Source material below:
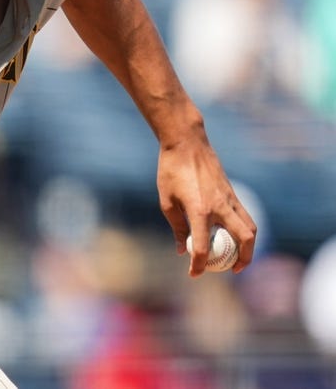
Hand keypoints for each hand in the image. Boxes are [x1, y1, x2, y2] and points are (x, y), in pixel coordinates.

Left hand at [157, 132, 256, 276]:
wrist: (186, 144)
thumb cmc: (171, 171)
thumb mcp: (166, 201)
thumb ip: (176, 227)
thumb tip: (181, 249)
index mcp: (199, 211)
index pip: (203, 247)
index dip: (199, 265)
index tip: (194, 274)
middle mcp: (219, 207)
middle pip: (244, 240)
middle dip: (242, 260)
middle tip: (231, 270)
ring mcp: (230, 199)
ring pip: (250, 228)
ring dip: (249, 247)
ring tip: (239, 258)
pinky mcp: (232, 193)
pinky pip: (245, 216)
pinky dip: (244, 230)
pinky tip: (233, 236)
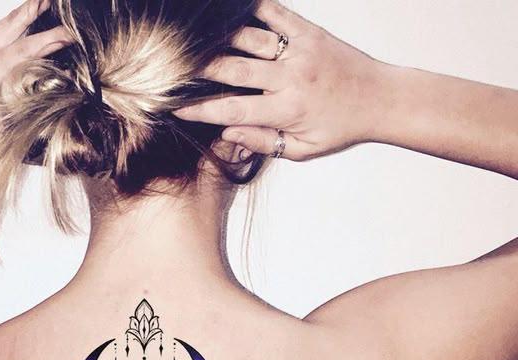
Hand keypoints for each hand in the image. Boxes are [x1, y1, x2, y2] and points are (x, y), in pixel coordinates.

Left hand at [0, 0, 73, 147]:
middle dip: (54, 40)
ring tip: (63, 6)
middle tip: (78, 36)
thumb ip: (24, 148)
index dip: (55, 81)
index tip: (78, 79)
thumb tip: (61, 157)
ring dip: (40, 13)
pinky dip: (28, 11)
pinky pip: (10, 21)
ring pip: (16, 25)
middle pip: (27, 49)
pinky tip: (44, 3)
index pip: (29, 87)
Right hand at [173, 0, 386, 160]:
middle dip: (200, 71)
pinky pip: (275, 14)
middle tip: (175, 71)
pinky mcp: (309, 31)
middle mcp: (291, 78)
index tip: (178, 108)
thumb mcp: (303, 149)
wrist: (380, 98)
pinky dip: (252, 10)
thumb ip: (265, 142)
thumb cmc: (340, 128)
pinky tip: (230, 14)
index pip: (233, 110)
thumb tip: (228, 134)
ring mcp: (300, 50)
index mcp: (287, 110)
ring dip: (219, 40)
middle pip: (233, 70)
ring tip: (195, 44)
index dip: (202, 110)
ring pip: (248, 39)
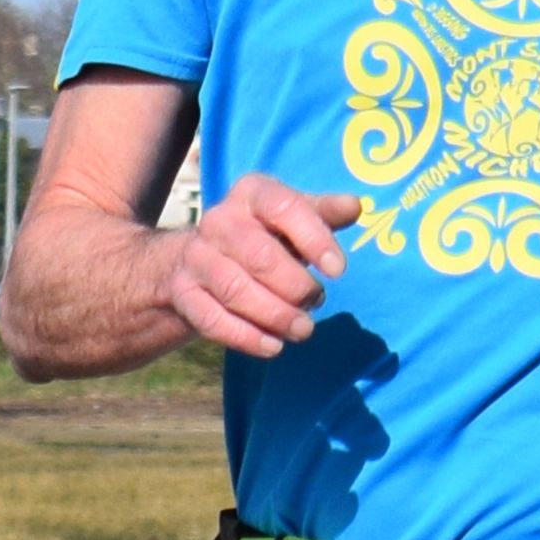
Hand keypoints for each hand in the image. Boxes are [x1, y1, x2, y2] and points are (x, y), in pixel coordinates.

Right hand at [162, 175, 355, 357]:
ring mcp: (196, 258)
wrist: (199, 259)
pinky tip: (273, 346)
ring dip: (275, 315)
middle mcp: (218, 220)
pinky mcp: (183, 293)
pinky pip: (213, 320)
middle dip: (295, 286)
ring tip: (302, 329)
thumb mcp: (293, 218)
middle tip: (317, 303)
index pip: (284, 206)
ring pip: (236, 290)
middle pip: (259, 256)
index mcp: (251, 193)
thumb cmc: (264, 236)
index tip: (338, 271)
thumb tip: (355, 206)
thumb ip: (324, 213)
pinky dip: (246, 337)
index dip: (314, 238)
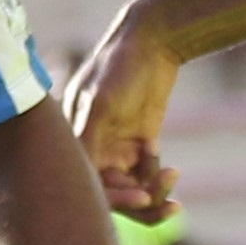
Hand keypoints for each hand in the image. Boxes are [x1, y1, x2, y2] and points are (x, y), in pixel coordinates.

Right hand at [64, 12, 181, 220]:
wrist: (154, 41)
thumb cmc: (120, 66)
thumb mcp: (101, 103)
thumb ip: (86, 138)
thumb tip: (75, 173)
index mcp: (73, 138)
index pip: (87, 182)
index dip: (112, 197)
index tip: (141, 198)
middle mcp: (92, 148)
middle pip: (109, 193)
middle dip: (138, 200)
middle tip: (167, 203)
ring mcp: (116, 148)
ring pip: (130, 189)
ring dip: (152, 192)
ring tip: (172, 177)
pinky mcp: (139, 146)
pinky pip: (145, 178)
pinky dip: (157, 180)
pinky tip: (170, 169)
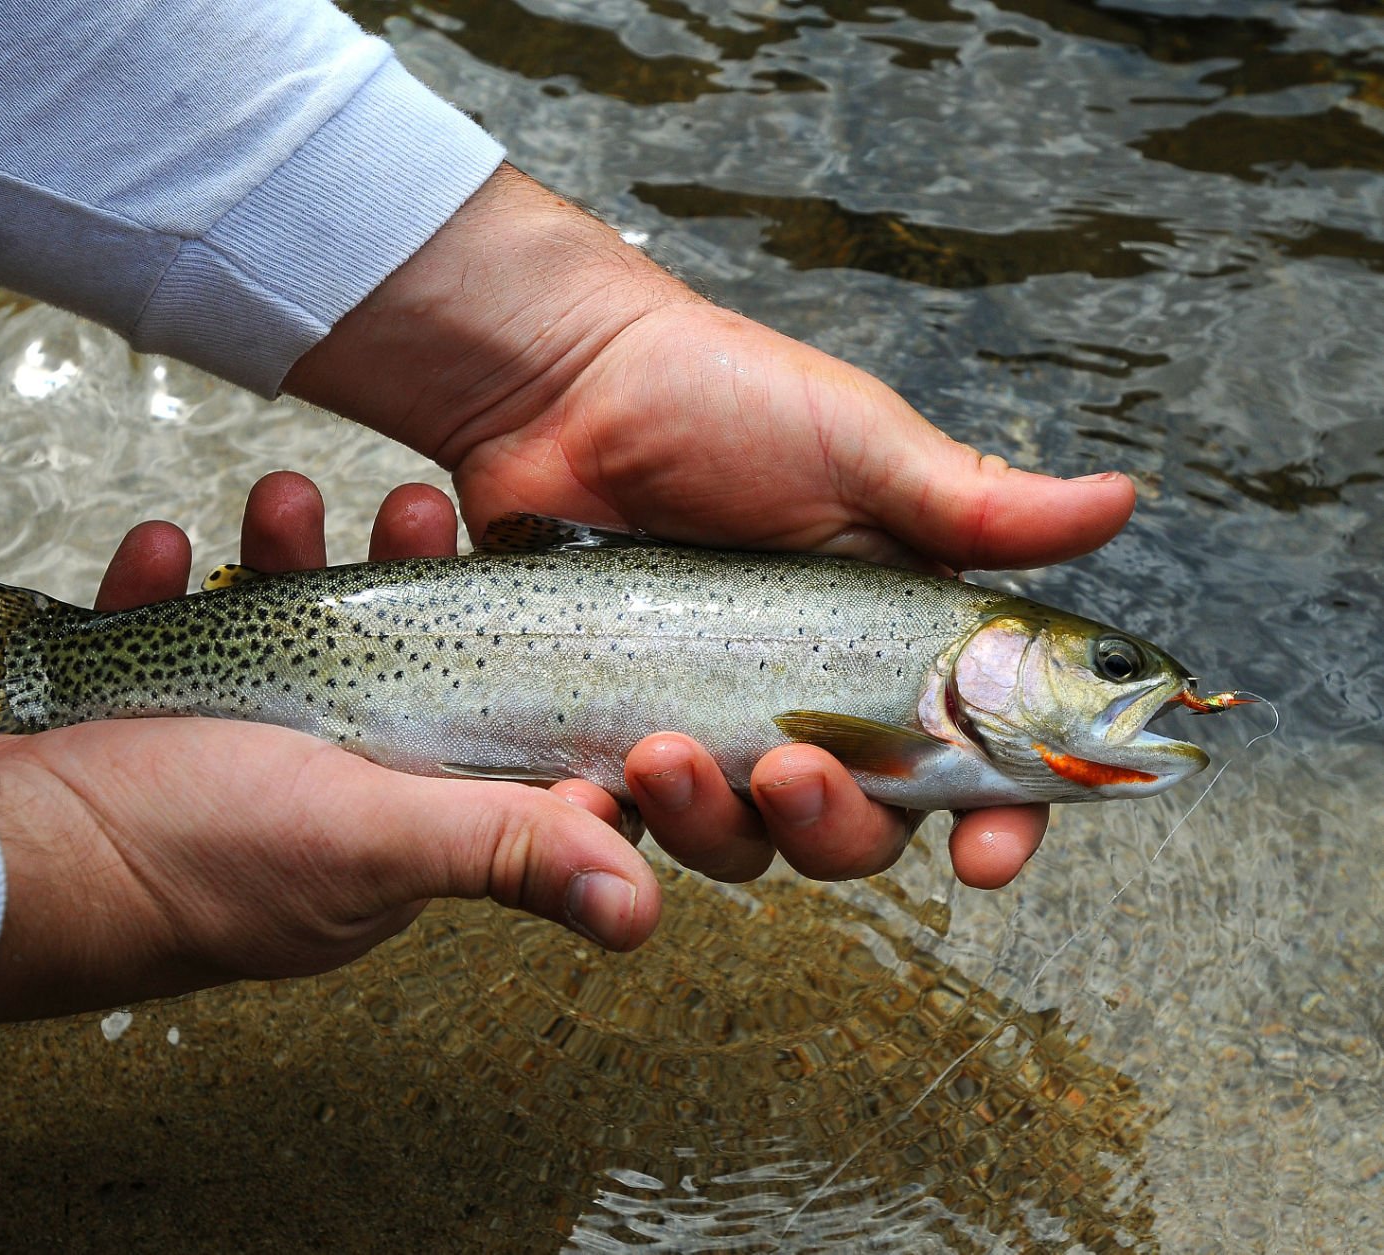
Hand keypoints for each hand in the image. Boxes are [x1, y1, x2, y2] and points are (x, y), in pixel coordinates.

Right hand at [0, 473, 659, 1021]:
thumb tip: (641, 910)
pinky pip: (178, 632)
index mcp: (401, 822)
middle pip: (391, 663)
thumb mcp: (374, 839)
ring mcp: (235, 750)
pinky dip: (174, 586)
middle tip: (407, 508)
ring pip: (286, 633)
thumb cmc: (196, 860)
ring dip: (290, 559)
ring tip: (281, 500)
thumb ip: (506, 849)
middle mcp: (328, 788)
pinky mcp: (148, 717)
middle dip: (399, 575)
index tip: (507, 566)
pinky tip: (167, 549)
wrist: (3, 856)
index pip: (485, 735)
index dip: (510, 652)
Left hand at [286, 165, 1139, 888]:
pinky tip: (585, 789)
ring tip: (662, 751)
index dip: (999, 818)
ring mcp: (716, 723)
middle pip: (864, 829)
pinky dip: (613, 823)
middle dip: (838, 826)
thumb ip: (975, 505)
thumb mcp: (857, 445)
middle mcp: (820, 700)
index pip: (979, 761)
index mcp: (899, 643)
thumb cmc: (719, 399)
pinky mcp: (623, 729)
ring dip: (717, 824)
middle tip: (789, 768)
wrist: (559, 387)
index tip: (984, 856)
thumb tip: (1121, 502)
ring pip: (747, 841)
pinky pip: (628, 818)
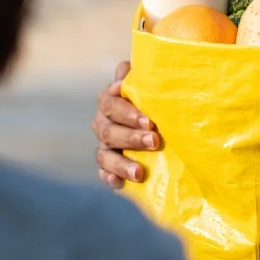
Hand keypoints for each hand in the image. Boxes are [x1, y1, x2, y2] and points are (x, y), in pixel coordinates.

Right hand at [91, 61, 160, 187]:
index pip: (111, 104)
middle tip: (155, 141)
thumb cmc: (152, 92)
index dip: (127, 112)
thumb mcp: (147, 80)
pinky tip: (119, 184)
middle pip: (109, 131)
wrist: (156, 115)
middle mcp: (103, 121)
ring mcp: (104, 144)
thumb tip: (126, 78)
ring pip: (105, 154)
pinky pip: (103, 172)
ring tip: (139, 172)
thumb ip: (138, 75)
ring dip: (121, 163)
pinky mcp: (108, 164)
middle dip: (131, 137)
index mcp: (109, 99)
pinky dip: (109, 177)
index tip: (148, 121)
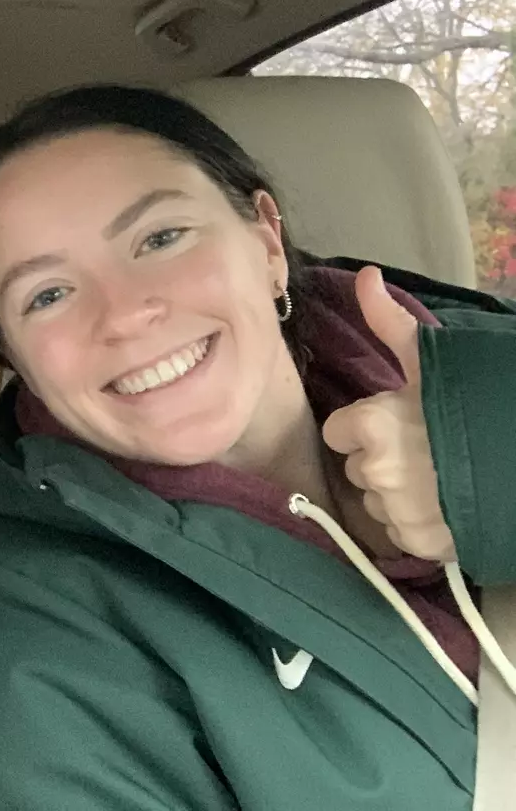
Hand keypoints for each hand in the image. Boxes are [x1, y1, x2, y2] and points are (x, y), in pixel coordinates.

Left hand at [322, 267, 454, 561]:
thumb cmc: (478, 403)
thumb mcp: (432, 358)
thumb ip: (389, 322)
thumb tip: (365, 275)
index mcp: (369, 424)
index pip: (339, 431)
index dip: (363, 427)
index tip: (393, 424)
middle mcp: (375, 470)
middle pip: (358, 467)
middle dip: (382, 459)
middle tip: (425, 449)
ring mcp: (398, 511)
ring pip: (377, 502)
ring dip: (398, 493)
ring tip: (440, 478)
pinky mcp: (421, 543)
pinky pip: (400, 533)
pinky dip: (419, 524)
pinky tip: (447, 505)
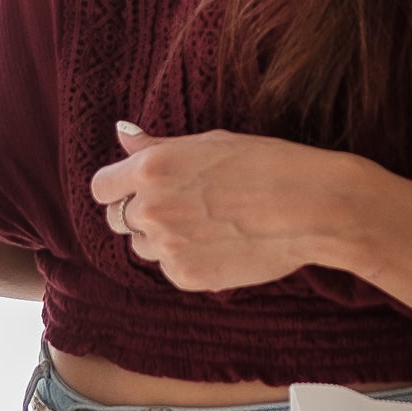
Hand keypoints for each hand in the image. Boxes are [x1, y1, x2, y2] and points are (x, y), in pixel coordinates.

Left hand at [88, 119, 364, 295]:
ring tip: (208, 225)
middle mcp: (151, 209)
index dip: (117, 189)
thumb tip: (121, 132)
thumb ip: (156, 145)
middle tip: (184, 206)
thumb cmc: (266, 164)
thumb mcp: (208, 143)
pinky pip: (170, 270)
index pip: (100, 188)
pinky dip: (187, 261)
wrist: (310, 208)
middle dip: (141, 213)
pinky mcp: (186, 277)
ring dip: (163, 239)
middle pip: (117, 220)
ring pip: (143, 247)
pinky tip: (221, 244)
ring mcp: (167, 247)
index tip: (137, 189)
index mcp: (151, 169)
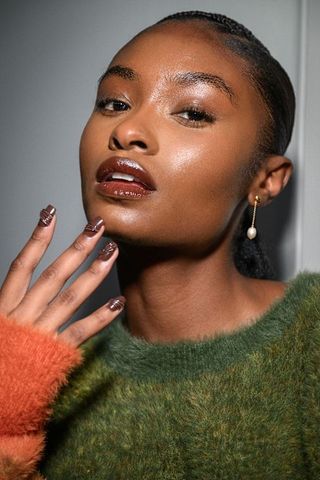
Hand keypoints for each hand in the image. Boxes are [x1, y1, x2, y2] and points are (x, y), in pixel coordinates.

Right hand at [0, 205, 124, 346]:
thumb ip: (9, 299)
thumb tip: (18, 277)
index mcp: (4, 307)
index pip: (22, 265)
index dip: (37, 239)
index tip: (50, 215)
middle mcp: (24, 315)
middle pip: (53, 275)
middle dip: (76, 249)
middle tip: (96, 227)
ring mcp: (42, 333)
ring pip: (70, 297)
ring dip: (93, 273)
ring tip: (112, 252)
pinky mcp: (56, 353)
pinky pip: (81, 332)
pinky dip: (101, 317)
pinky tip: (119, 301)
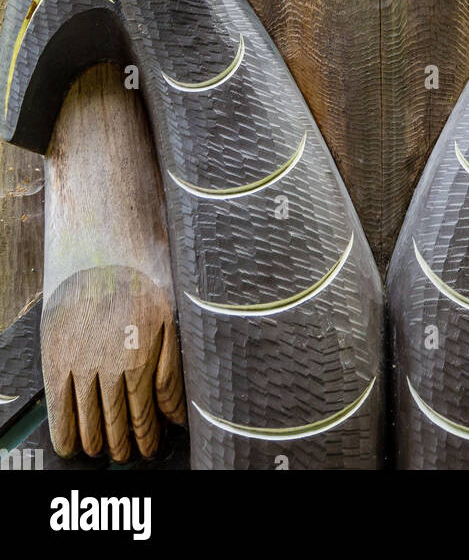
End of Source material.
Work order: Although the records above contain pictures, only their text is to be repeated, exactly as given.

Answer below:
Hand keypoints for each hand in the image. Boxes are [x1, y1, x2, y2] and points are (x, y), in pixel coordinates.

Left hand at [157, 132, 256, 276]:
wrist: (186, 144)
thumb cmc: (171, 171)
thumb mcp: (166, 201)
thumb ip: (176, 227)
thumb tip: (181, 249)
index mcp: (199, 211)
index pip: (203, 247)
index dip: (199, 265)
index tip: (194, 274)
middle mcp: (219, 207)
middle pip: (244, 240)
middle dip: (242, 260)
middle tip: (231, 270)
ring mcp: (230, 199)
ring pip: (250, 228)
ring dip: (249, 247)
ring tip: (239, 258)
pinky mcp: (232, 193)
pinky pip: (245, 216)
pinky dip: (244, 230)
pinky tip: (233, 236)
Hand keypoints for each hand in the image. Boxes are [x1, y1, x2, y2] and points are (x, y), in pixel coordinates.

Left hand at [0, 0, 73, 147]:
middle dip: (54, 40)
ring tip: (63, 6)
middle tip: (78, 36)
thumb ip: (24, 148)
index dip: (55, 81)
index tip: (78, 79)
thumb tip: (61, 157)
ring dip: (40, 13)
pinky dip: (28, 11)
pinky pip: (10, 21)
ring pip: (16, 25)
middle pip: (27, 49)
pinky tip: (44, 3)
index pip: (29, 87)
Right hand at [173, 0, 386, 160]:
middle dip: (200, 71)
pinky pip: (275, 14)
middle tip: (175, 71)
pinky mcp: (309, 31)
middle mcp: (291, 78)
index tip: (178, 108)
thumb mcp: (303, 149)
wrist: (380, 98)
pinky dip: (252, 10)
thumb ip: (265, 142)
thumb cmc: (340, 128)
pinky tip: (230, 14)
index pip: (233, 110)
thumb tip: (228, 134)
ring mcp: (300, 50)
index mcp: (287, 110)
ring dip: (219, 40)
middle pip: (233, 70)
ring tip: (195, 44)
index dip: (202, 110)
ring pip: (248, 39)
Hand keypoints for each hand in the image. Boxes are [x1, y1, x2, y2] and points are (x, y), in pixel coordinates.

Right hand at [162, 175, 355, 357]:
ring mcp: (196, 258)
wrist: (199, 259)
pinky tip: (273, 346)
ring dip: (275, 315)
middle mcp: (218, 220)
pinky mcp: (183, 293)
pinky pip: (213, 320)
middle dip: (295, 286)
ring tip: (302, 329)
thumb mcp: (293, 218)
middle tip: (317, 303)
index pip: (284, 206)
ring pip: (236, 290)
middle pip: (259, 256)
index mcp: (251, 193)
thumb cmc: (264, 236)
index tip: (338, 271)
thumb tip: (355, 206)
thumb ip: (324, 213)
pinky dip: (246, 337)
index dip: (314, 238)
Hand keypoints for each hand in the image. Boxes are [x1, y1, x2, y2] and points are (x, y), in pixel coordinates.

Right hand at [64, 12, 181, 220]:
wrist: (154, 41)
thumb cmc: (120, 66)
thumb mcp: (101, 103)
thumb ip: (86, 138)
thumb tip: (75, 173)
index mcp: (73, 138)
index pip: (87, 182)
index dip: (112, 197)
index tip: (141, 198)
middle mcp: (92, 148)
middle pip: (109, 193)
middle dip: (138, 200)
middle tip: (167, 203)
ring mcp: (116, 148)
ring pip: (130, 189)
ring dip: (152, 192)
ring tip: (172, 177)
pinky mcp: (139, 146)
pinky pip: (145, 178)
pinky dip: (157, 180)
pinky tip: (170, 169)
Hand keypoints for each hand in the image. Boxes are [x1, y1, x2, y2] and points are (x, y), in pixel coordinates.

Right hand at [0, 473, 659, 1021]:
thumb tip: (641, 910)
pinky pip: (178, 632)
index mcp: (401, 822)
middle pip: (391, 663)
thumb mcp: (374, 839)
ring mcp: (235, 750)
pinky dip: (174, 586)
middle tip: (407, 508)
ring pip: (286, 633)
thumb cmc: (196, 860)
ring dip: (290, 559)
ring tip: (281, 500)
thumb ip: (506, 849)
middle mcp: (328, 788)
pinky mcp: (148, 717)
middle dip: (399, 575)
index tip: (507, 566)
pinky tip: (167, 549)
wrist: (3, 856)
index pip: (485, 735)
index dip: (510, 652)
Left hand at [286, 165, 1139, 888]:
pinky tip: (585, 789)
ring tip: (662, 751)
index dip: (999, 818)
ring mcp: (716, 723)
middle pip: (864, 829)
pinky dip: (613, 823)
middle dip: (838, 826)
thumb ip: (975, 505)
thumb mcp: (857, 445)
middle mcp: (820, 700)
index pip: (979, 761)
index mcp: (899, 643)
thumb cmc: (719, 399)
pinky mcp: (623, 729)
ring dip: (717, 824)
middle tip: (789, 768)
wrist: (559, 387)
index tip: (984, 856)
thumb tip: (1121, 502)
ring pip: (747, 841)
pinky pip: (628, 818)
Hand keypoints for each hand in the image. Boxes are [x1, y1, x2, y2] and points are (x, y), in pixel coordinates.

Right hand at [91, 61, 160, 187]:
index pip: (111, 104)
middle tip: (155, 141)
thumb cmc: (152, 92)
index dip: (127, 112)
thumb mcp: (147, 80)
pinky tip: (119, 184)
middle pip: (109, 131)
wrist: (156, 115)
middle mcp: (103, 121)
ring mcp: (104, 144)
thumb tip: (126, 78)
ring pip: (105, 154)
pinky pip: (103, 172)
ring tip: (139, 172)
thumb ip: (138, 75)
ring dip: (121, 163)
pinky mcp: (108, 164)
middle dip: (131, 137)
index mcp: (109, 99)
pinky dip: (109, 177)
index tip: (148, 121)
Hand keypoints for each hand in the image. Boxes are [x1, y1, x2, y2] and points are (x, y), in pixel coordinates.

Left hand at [322, 267, 454, 561]:
thumb cmc: (478, 403)
thumb mcp: (432, 358)
thumb ip: (389, 322)
thumb tip: (365, 275)
index mcp: (369, 424)
index pip: (339, 431)
index dip: (363, 427)
index tip: (393, 424)
middle mcp: (375, 470)
middle pip: (358, 467)
middle dip: (382, 459)
middle tip: (425, 449)
ring mcp: (398, 511)
ring pip: (377, 502)
ring dip: (398, 493)
ring tip: (440, 478)
pinky mcp: (421, 543)
pinky pip: (400, 533)
pinky dip: (419, 524)
pinky tip: (447, 505)
Hand keypoints for each hand in the image. Boxes are [x1, y1, x2, y2] and points are (x, y), in pixel coordinates.

Left hand at [88, 119, 364, 295]:
ring tip: (208, 225)
middle mcp: (151, 209)
index dip: (117, 189)
thumb tip: (121, 132)
thumb ip: (156, 145)
middle tip: (184, 206)
thumb cmc: (266, 164)
thumb mcp: (208, 143)
pinky pip: (170, 270)
index pip: (100, 188)
pinky dip: (187, 261)
wrist: (310, 208)
middle dip: (141, 213)
pinky mcp: (186, 277)
ring dip: (163, 239)
middle pip: (117, 220)
ring pip: (143, 247)
pinky tip: (221, 244)
ring mcp: (167, 247)
index tip: (137, 189)
index mcp: (151, 169)
Hand keypoints for each hand in the image. Boxes are [x1, y1, x2, y2] and points are (x, y), in pixel coordinates.

Right hand at [0, 205, 124, 346]:
thumb ip: (9, 299)
thumb tip: (18, 277)
index mcp: (4, 307)
index pip: (22, 265)
index dip: (37, 239)
index tip: (50, 215)
middle mcp: (24, 315)
middle pip: (53, 275)
middle dip: (76, 249)
middle tip: (96, 227)
ring mcp: (42, 333)
ring pip: (70, 297)
ring dip: (93, 273)
ring tip: (112, 252)
pinky mcp: (56, 353)
pinky pip: (81, 332)
pinky dip: (101, 317)
pinky tip: (119, 301)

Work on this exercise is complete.